Supplied entries section start
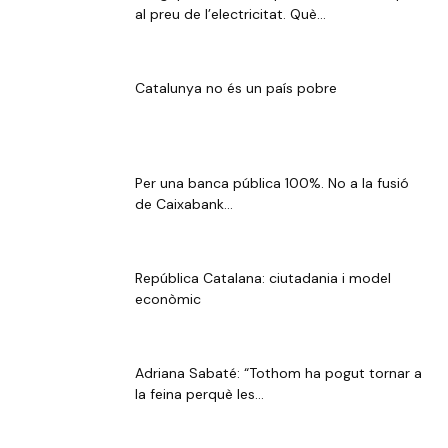
al preu de l’electricitat. Què...
Catalunya no és un país pobre
Per una banca pública 100%. No a la fusió
de Caixabank...
República Catalana: ciutadania i model
econòmic
Adriana Sabaté: “Tothom ha pogut tornar a
la feina perquè les...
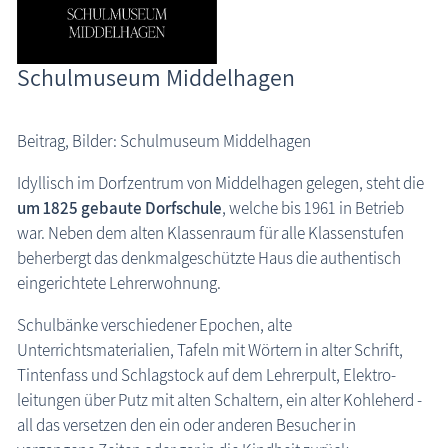
Insel Rügen: Schulmuseum Middelhagen
Schulmuseum Middelhagen
Beitrag, Bilder: Schulmuseum Middelhagen
Idyllisch im Dorfzentrum von Middelhagen gelegen, steht die
um 1825 gebaute Dorfschule
, welche bis 1961 in Betrieb
war. Neben dem alten Klassenraum für alle Klassenstufen
beherbergt das denkmalgeschützte Haus die authentisch
eingerichtete Lehrerwohnung.
Schulbänke verschiedener Epochen, alte
Unterrichtsmaterialien, Tafeln mit Wörtern in alter Schrift,
Tintenfass und Schlagstock auf dem Lehrerpult, Elektro­
leitungen über Putz mit alten Schaltern, ein alter Kohleherd -
all das versetzen den ein oder anderen Besucher in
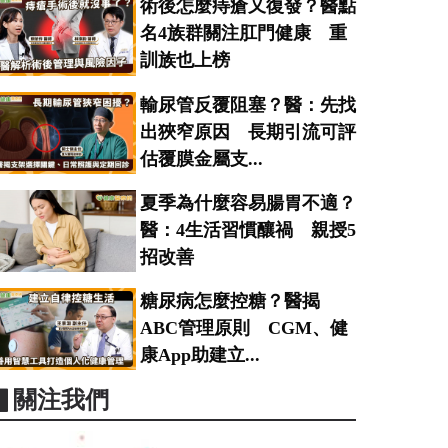
術後怎麼痔瘡又復發？醫點
名4族群關注肛門健康 重
訓族也上榜
輸尿管反覆阻塞？醫：先找
出狹窄原因 長期引流可評
估覆膜金屬支...
夏季為什麼容易腸胃不適？
醫：4生活習慣釀禍 親授5
招改善
糖尿病怎麼控糖？醫揭
ABC管理原則 CGM、健
康App助建立...
▋關注我們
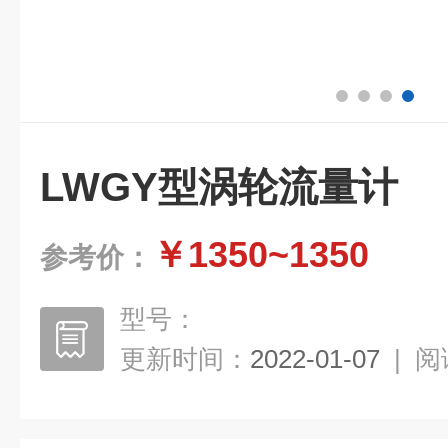
LWGY型涡轮流量计
￥1350~1350
参考价：
型号：
更新时间：
2022-01-07
|
阅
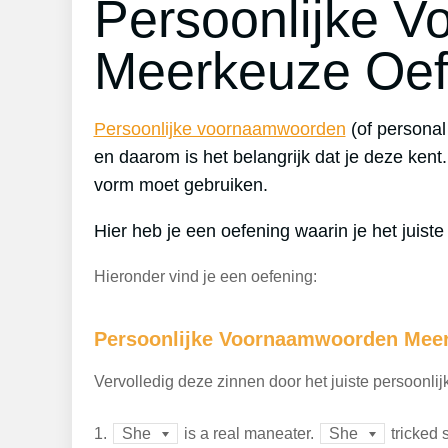
Persoonlijke 
Meerkeuze Oef
Persoonlijke voornaamwoorden
(of personal
en daarom is het belangrijk dat je deze kent
vorm moet gebruiken.
Hier heb je een oefening waarin je het juist
Hieronder vind je een oefening:
Persoonlijke Voornaamwoorden Meer
Vervolledig deze zinnen door het juiste persoonli
1.
is a real maneater.
tricked 
She
She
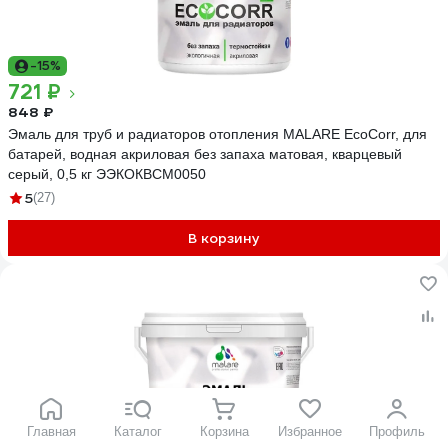
-15%
721 ₽
848 ₽
Эмаль для труб и радиаторов отопления MALARE EcoCorr, для
батарей, водная акриловая без запаха матовая, кварцевый
серый, 0,5 кг ЭЭКОКВСМ0050
5
(27)
В корзину
Главная
Каталог
Корзина
Избранное
Профиль
-20%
Supplied entries section end
Please output every line of text from all the rows above, unchanged and in the same order, and leave the pictures out of your answer.

al preu de l’electricitat. Què...
Catalunya no és un país pobre
Per una banca pública 100%. No a la fusió
de Caixabank...
República Catalana: ciutadania i model
econòmic
Adriana Sabaté: “Tothom ha pogut tornar a
la feina perquè les...
Insel Rügen: Schulmuseum Middelhagen
Schulmuseum Middelhagen
Beitrag, Bilder: Schulmuseum Middelhagen
Idyllisch im Dorfzentrum von Middelhagen gelegen, steht die
um 1825 gebaute Dorfschule
, welche bis 1961 in Betrieb
war. Neben dem alten Klassenraum für alle Klassenstufen
beherbergt das denkmalgeschützte Haus die authentisch
eingerichtete Lehrerwohnung.
Schulbänke verschiedener Epochen, alte
Unterrichtsmaterialien, Tafeln mit Wörtern in alter Schrift,
Tintenfass und Schlagstock auf dem Lehrerpult, Elektro­
leitungen über Putz mit alten Schaltern, ein alter Kohleherd -
all das versetzen den ein oder anderen Besucher in
術後怎麼痔瘡又復發？醫點
名4族群關注肛門健康 重
訓族也上榜
輸尿管反覆阻塞？醫：先找
出狹窄原因 長期引流可評
估覆膜金屬支...
夏季為什麼容易腸胃不適？
醫：4生活習慣釀禍 親授5
招改善
糖尿病怎麼控糖？醫揭
ABC管理原則 CGM、健
康App助建立...
▋關注我們
LWGY型涡轮流量计
￥1350~1350
参考价：
型号：
更新时间：
2022-01-07
|
阅
Persoonlijke 
Meerkeuze Oef
Persoonlijke voornaamwoorden
(of personal
en daarom is het belangrijk dat je deze kent
vorm moet gebruiken.
Hier heb je een oefening waarin je het juist
Hieronder vind je een oefening:
Persoonlijke Voornaamwoorden Meer
Vervolledig deze zinnen door het juiste persoonli
1.
is a real maneater.
tricked 
She
She
-15%
721 ₽
848 ₽
Эмаль для труб и радиаторов отопления MALARE EcoCorr, для
батарей, водная акриловая без запаха матовая, кварцевый
серый, 0,5 кг ЭЭКОКВСМ0050
5
(27)
В корзину
Главная
Каталог
Корзина
Избранное
Профиль
-20%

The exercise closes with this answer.